Photo by Annie Spratt on Unsplash
I have a project I call my “TBR pile.” It’s one of the several on-going projects I have to clean up my life, reducing the piles of tasks and stuff I’ve accumulated over the years. As a book reviewer, a book reader, an editor, and an author, I’ve collected a hoard of books, many of which I’ve read, many of which I haven’t read.
Watching TikTok, in particular BookTok, I see a cornucopia of content creators talk about their TBR (to be read) pile at the beginning of each month. What books they are going to read and review for their audience. Throughout the month they show the cover, record themselves reading the books for reaction videos, maybe make skits related to the book, and post a video reviewing the book. At the end of the month, they sum up their book haul – reporting how they read books (eBook, Paper, or Audio), whether they succeeded in their original TBR goal, etc. Sometimes they grade the books read from worse to best. (Best is always last, so TikTok viewers have to hang around until the end of the video.)
It looks like so much fun, and I want to do it … NOW!
Then I turn and look at my shelves, piles, and boxes. There is no way to figure out what to read next, let along choose a handful of books I know I complete in a month with my unpredictable schedule. The shelves contain too many options. My Kindle groans for sympathy, hiding equal amounts of digital dusty treasures. Where do I begin?
Well, it has to start somewhere, so I’ve created a full, huge TBR spreadsheet.
I’ve uploaded my GoodRead list – all thousand plus books. Then I reviewed them against my kindle records. Next I went through my shelves. Once I started the project, I made sure to add every new “wish” and “purchase to the list. The TBR spreadsheet is at two thousand and twenty-seven books /lines … and counting.
After downloading my GoodReads account, I cross-referenced it against my Amazon digital content (Kindle account).
Here’s where things got tough. Did I want to copy/enter everything over into the spreadsheet? I had hundreds of unread books already; why add more from the Kindle when I know I am never going to read them. Sure some will get read, but others, not so much – my tastes have changed over the years. And the first year was a grab everything with this wonderful new device.
But if I wasn’t going to read them, all they did was take up mental and digital space. I should delete them.
But BOOOOOOOOOKS!
“On the Difficulty of Getting Rid of Books” by Lewis Buzbee. Lithub. 16 August 2023. (https://lithub.com/on-the-difficulty-of-getting-rid-of-books/ – last viewed 11/17/2023)
Not the first, nor the last, blog I’ve read on cracking down and clearing out.
Most say stupid things like “You only need a single shelf of twenty books – this will bring you joy.”

### [Data extracts]
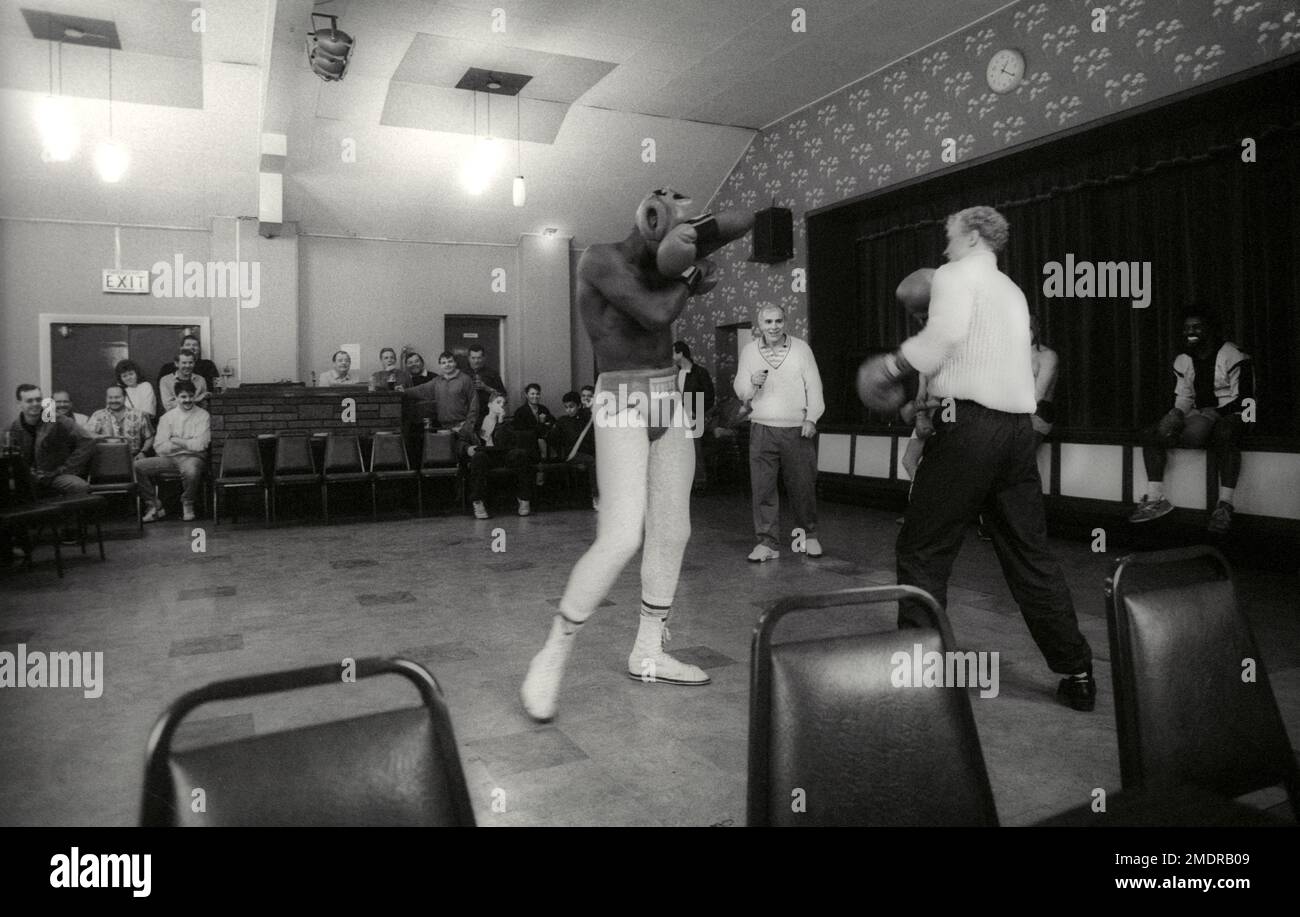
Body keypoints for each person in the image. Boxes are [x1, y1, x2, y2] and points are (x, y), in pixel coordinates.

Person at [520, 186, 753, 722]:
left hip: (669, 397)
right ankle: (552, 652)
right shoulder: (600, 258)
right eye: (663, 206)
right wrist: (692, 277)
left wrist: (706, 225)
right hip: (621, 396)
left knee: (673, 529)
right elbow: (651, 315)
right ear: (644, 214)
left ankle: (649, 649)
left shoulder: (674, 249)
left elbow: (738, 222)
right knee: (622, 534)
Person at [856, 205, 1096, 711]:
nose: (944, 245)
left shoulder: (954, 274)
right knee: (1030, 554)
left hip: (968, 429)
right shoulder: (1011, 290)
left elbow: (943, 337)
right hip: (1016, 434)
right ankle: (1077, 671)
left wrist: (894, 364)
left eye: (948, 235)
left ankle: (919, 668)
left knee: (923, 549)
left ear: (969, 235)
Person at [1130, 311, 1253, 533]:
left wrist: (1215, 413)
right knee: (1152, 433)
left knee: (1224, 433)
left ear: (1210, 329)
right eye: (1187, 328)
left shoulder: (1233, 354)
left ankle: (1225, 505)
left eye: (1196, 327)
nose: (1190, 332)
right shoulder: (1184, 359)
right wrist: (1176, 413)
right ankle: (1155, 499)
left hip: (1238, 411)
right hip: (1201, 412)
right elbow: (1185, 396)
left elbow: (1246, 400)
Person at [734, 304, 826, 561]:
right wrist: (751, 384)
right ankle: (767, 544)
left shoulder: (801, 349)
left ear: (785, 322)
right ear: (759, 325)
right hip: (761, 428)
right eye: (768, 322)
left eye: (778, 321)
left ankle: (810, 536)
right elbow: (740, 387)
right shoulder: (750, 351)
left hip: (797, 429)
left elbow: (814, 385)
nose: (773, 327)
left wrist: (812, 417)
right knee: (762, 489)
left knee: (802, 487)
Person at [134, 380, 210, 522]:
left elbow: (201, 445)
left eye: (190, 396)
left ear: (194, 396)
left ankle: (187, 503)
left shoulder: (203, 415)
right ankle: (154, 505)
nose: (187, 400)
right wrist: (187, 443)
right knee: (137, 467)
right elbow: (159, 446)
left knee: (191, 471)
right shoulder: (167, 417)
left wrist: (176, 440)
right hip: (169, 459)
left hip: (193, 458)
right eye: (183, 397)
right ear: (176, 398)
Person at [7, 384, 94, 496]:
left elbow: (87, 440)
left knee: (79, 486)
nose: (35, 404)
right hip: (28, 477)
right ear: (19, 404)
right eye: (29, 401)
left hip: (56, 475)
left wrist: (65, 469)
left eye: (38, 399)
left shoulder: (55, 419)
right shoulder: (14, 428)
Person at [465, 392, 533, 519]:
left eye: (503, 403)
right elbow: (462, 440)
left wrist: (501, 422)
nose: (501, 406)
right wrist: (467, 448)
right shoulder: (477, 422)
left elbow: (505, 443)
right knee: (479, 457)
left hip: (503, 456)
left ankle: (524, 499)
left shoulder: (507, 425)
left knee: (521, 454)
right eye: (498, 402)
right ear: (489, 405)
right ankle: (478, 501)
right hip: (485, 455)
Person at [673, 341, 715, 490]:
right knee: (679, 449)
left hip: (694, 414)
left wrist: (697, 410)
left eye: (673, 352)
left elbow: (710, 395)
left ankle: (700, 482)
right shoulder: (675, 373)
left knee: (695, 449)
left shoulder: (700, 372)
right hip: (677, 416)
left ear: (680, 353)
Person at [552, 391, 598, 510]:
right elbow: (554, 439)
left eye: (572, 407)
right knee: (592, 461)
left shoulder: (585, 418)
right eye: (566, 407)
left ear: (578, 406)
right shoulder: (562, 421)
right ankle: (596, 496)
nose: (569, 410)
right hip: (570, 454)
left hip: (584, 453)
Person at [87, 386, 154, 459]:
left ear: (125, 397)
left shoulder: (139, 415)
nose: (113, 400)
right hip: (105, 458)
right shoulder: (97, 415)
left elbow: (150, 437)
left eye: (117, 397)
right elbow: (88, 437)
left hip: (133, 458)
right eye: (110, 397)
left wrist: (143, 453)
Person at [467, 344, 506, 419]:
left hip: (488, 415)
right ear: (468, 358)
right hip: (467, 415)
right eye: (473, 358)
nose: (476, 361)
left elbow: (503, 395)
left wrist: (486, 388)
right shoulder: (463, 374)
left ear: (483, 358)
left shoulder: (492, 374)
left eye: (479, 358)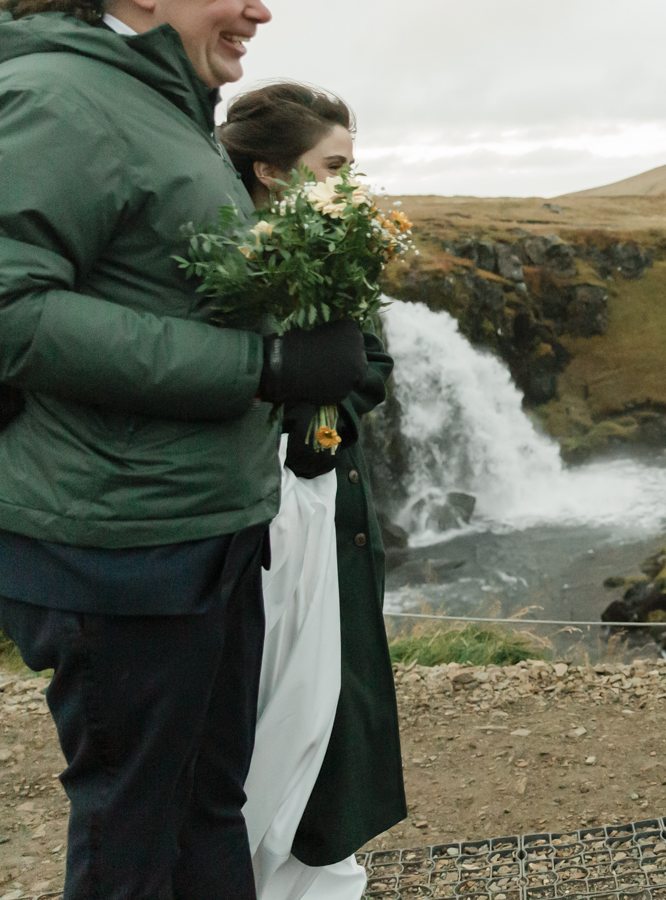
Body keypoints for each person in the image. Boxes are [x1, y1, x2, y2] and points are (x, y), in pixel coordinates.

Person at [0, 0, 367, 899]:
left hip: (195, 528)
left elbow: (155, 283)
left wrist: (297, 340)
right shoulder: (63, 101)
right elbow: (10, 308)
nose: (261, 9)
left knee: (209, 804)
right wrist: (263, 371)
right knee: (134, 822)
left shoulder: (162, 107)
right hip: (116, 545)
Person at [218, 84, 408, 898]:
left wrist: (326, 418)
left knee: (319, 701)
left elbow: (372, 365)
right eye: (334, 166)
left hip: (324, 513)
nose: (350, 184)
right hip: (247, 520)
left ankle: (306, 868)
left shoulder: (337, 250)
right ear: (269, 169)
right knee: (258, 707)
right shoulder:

### [Task]
Pull the part of the TBR pile post above from "After downloading my" to "But BOOOOOOOOOKS!" and copy it word for word.

### [Task response]
After downloading my GoodReads account, I cross-referenced it against my Amazon digital content (Kindle account).
Here’s where things got tough. Did I want to copy/enter everything over into the spreadsheet? I had hundreds of unread books already; why add more from the Kindle when I know I am never going to read them. Sure some will get read, but others, not so much – my tastes have changed over the years. And the first year was a grab everything with this wonderful new device.
But if I wasn’t going to read them, all they did was take up mental and digital space. I should delete them.
But BOOOOOOOOOKS!